Tissues of multicellular organisms consist of various cell types that are derived from different developmental origins and these cells interact and affect functions of each other while being embedded in an extracellular matrix (ECM). Importantly, ECM not only supports these cells in tissue microenvironments, but also regulates their functions. It is now well-appreciated that ECM influences a wide number of cellular processes including migration, proliferation, differentiation, and wound healing through changes in stiffness, serving a reservoir of myriad of growth factors, and, most importantly, direct signaling to cells. Our research has been focused on the study of cellular communication network factor 1 (CCN1/CYR61), a matricellular protein and its driven cellular signaling and implication in injury repair and regeneration in various tissues. CCN1 is functionally a multifaceted protein, playing essential roles in regulating inflammation and wound healing and recently being recognized as an important factor in stem cell lineage specification and tissue regeneration. We have developed various mouse genetic models which include two allelic series of knock-in mice expressing an integrin binding defective CCN1 mutant. These knock-in mice have been instrumental in the dissection of integrin-dependent CCN1 functions in vivo. In addition, Ccn1flox/flox mice allow Cre-mediated cell type-specific deletion of Ccn1.

Ongoing research projects:

(1) Importance of the CCN1-matricellular signaling in regulating intestinal injury repair by controlling the dedifferentiation of epithelial cells to restore intestinal stem cell (ISC) pool. While minor superficial injury is repaired through the homeostatic proliferation and differentiation of ISCs, when damages would reach to ISCs, resulting in the loss of stem cell pool, regeneration can only occur upon restoration of stem cells through reprogramming of progenitor or even fully differentiated cells to dedifferentiate into ISCs. Our results from Ccn1D125A/D125A knockin mice and mice with Ccn1 deletion in Lgr5+ ISCs suggest that CCN1 might be critically involved in these processes upon such severe injuries, such as chemical (Dextran Sulfate Sodium-induced colitis) and radiation (X-ray irradiation) as well as targeted elimination of Lgr5+ ISCs (using Diphtheria toxin-mediated targeted ablation). Using single cell-RNA sequencing (scRNA-seq), lineage-tracing, and organoids experiments, we are investigating novel functions of CCN1-matricellular signaling in stem cell restoration for regeneration.

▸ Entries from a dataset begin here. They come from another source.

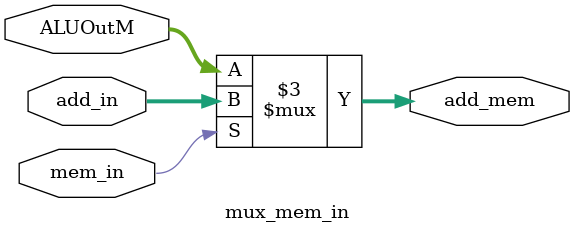
<source format=v>
`timescale 1ns / 1ps
module mux_mem_in(
	input wire [11:0]add_in,
	input wire [11:0]ALUOutM,
	input wire mem_in,
	output reg [11:0] add_mem
    );

always @(*)
begin
      if(mem_in)
			add_mem <= add_in;
      else
         add_mem <= ALUOutM;
end
endmodule
</source>
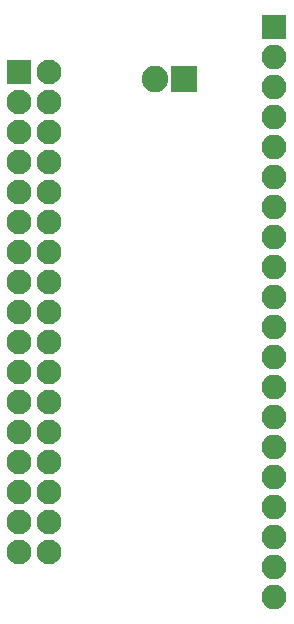
<source format=gbr>
G04 #@! TF.FileFunction,Soldermask,Bot*
%FSLAX46Y46*%
G04 Gerber Fmt 4.6, Leading zero omitted, Abs format (unit mm)*
G04 Created by KiCad (PCBNEW 4.0.7) date 05/03/18 17:21:10*
%MOMM*%
%LPD*%
G01*
G04 APERTURE LIST*
%ADD10C,0.100000*%
%ADD11R,2.100000X2.100000*%
%ADD12O,2.100000X2.100000*%
%ADD13C,2.100000*%
%ADD14R,2.250000X2.250000*%
%ADD15C,2.250000*%
G04 APERTURE END LIST*
D10*
D11*
X124460000Y-79375000D03*
D12*
X124460000Y-81915000D03*
X124460000Y-84455000D03*
X124460000Y-86995000D03*
X124460000Y-89535000D03*
X124460000Y-92075000D03*
X124460000Y-94615000D03*
X124460000Y-97155000D03*
X124460000Y-99695000D03*
X124460000Y-102235000D03*
X124460000Y-104775000D03*
X124460000Y-107315000D03*
X124460000Y-109855000D03*
X124460000Y-112395000D03*
X124460000Y-114935000D03*
X124460000Y-117475000D03*
X124460000Y-120015000D03*
X124460000Y-122555000D03*
X124460000Y-125095000D03*
X124460000Y-127635000D03*
D11*
X102870000Y-83185000D03*
D13*
X105410000Y-83185000D03*
X102870000Y-85725000D03*
X105410000Y-85725000D03*
X102870000Y-88265000D03*
X105410000Y-88265000D03*
X102870000Y-90805000D03*
X105410000Y-90805000D03*
X102870000Y-93345000D03*
X105410000Y-93345000D03*
X102870000Y-95885000D03*
X105410000Y-95885000D03*
X102870000Y-98425000D03*
X105410000Y-98425000D03*
X102870000Y-100965000D03*
X105410000Y-100965000D03*
X102870000Y-103505000D03*
X105410000Y-103505000D03*
X102870000Y-106045000D03*
X105410000Y-106045000D03*
X102870000Y-108585000D03*
X105410000Y-108585000D03*
X102870000Y-111125000D03*
X105410000Y-111125000D03*
X102870000Y-113665000D03*
X105410000Y-113665000D03*
X102870000Y-116205000D03*
X105410000Y-116205000D03*
X102870000Y-118745000D03*
X105410000Y-118745000D03*
X102870000Y-121285000D03*
X105410000Y-121285000D03*
X102870000Y-123825000D03*
X105410000Y-123825000D03*
D14*
X116840000Y-83820000D03*
D15*
X114340000Y-83820000D03*
M02*

</source>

(2) Induction of fibroblast senescence in the stroma and its reparative function during epithelial regeneration. Cellular senescence is a permanent growth arrest state into which cells are driven under stress and damage conditions. It is also perceived as a cellular aging response, as senescent cells secrete various factors that may impose tissues with deleterious effects when they persist chronically. However, we discovered that an acute and transient senescence rather occurs as a wound-healing process and factors from senescent cells, senescence-associated secretory phenotypes (SASPs), are beneficial for fibrosis resolution and regeneration. We are investigating which factor or combination of factors, collectively called senescence regeneration factor (SRF), from senescent cells in the stroma could promote intestinal epithelial regeneration upon injuries.

(3) Regulation of host immune response during poly microbial sepsis. One of key recent findings is that CCN1 promotes phagocytosis and killing of bacteria by macrophages and neutrophils. As wounds are prone to infection during repair and although antibiotics showed efficacy to eliminate infected pathogens, they often acquire resistance to antibiotics, which poses great threat to global health, our finding provides a novel insight on new treatment options, by which activation of cellular defense mechanisms by CCN1-matricellular signaling may provide defense against antibiotic resistant bacterial infections. Moreover, another important discovery is that CCN1 directly interacts with Toll-like receptors (TLR2/4), independent of its phagocytic activity. Thus, based on these results, we hypothesize that host innate immune systems may be finely tuned by CCN1-matricellular signaling and we will scrutinize how phagocytosis and TLR signaling are coordinated by CCN1 at the molecular levels and how these functions influence host immune response using a mouse model of poly microbial sepsis.

(4) Regulation of microbiome landscape and gut health. Human gut harbors a complex community of over 1000 trillions of microorganisms which influences physiology, nutrition, and immune functions while disruption of gut microbiota has been linked to gastrointestinal (GI) conditions such as inflammatory bowel disease (IBD) and obesity. As described above, CCN1-matricellular signaling is implicated in host response against bacteria. Therefore, we anticipate that manipulation of ECMs or their signaling may change microbiome landscapes, potentially affecting homeostasis and pathologies. In our preliminary studies, 16S sequencing of the gut microbiome shows changes in Taxa abundance and/or ratio between Firmicutes and Bacteroidetes in Ccn1 mutant mouse strains, strengthening our idea that changes in ECM modifies microbiome landscape and thus showing the potential to the future research programs.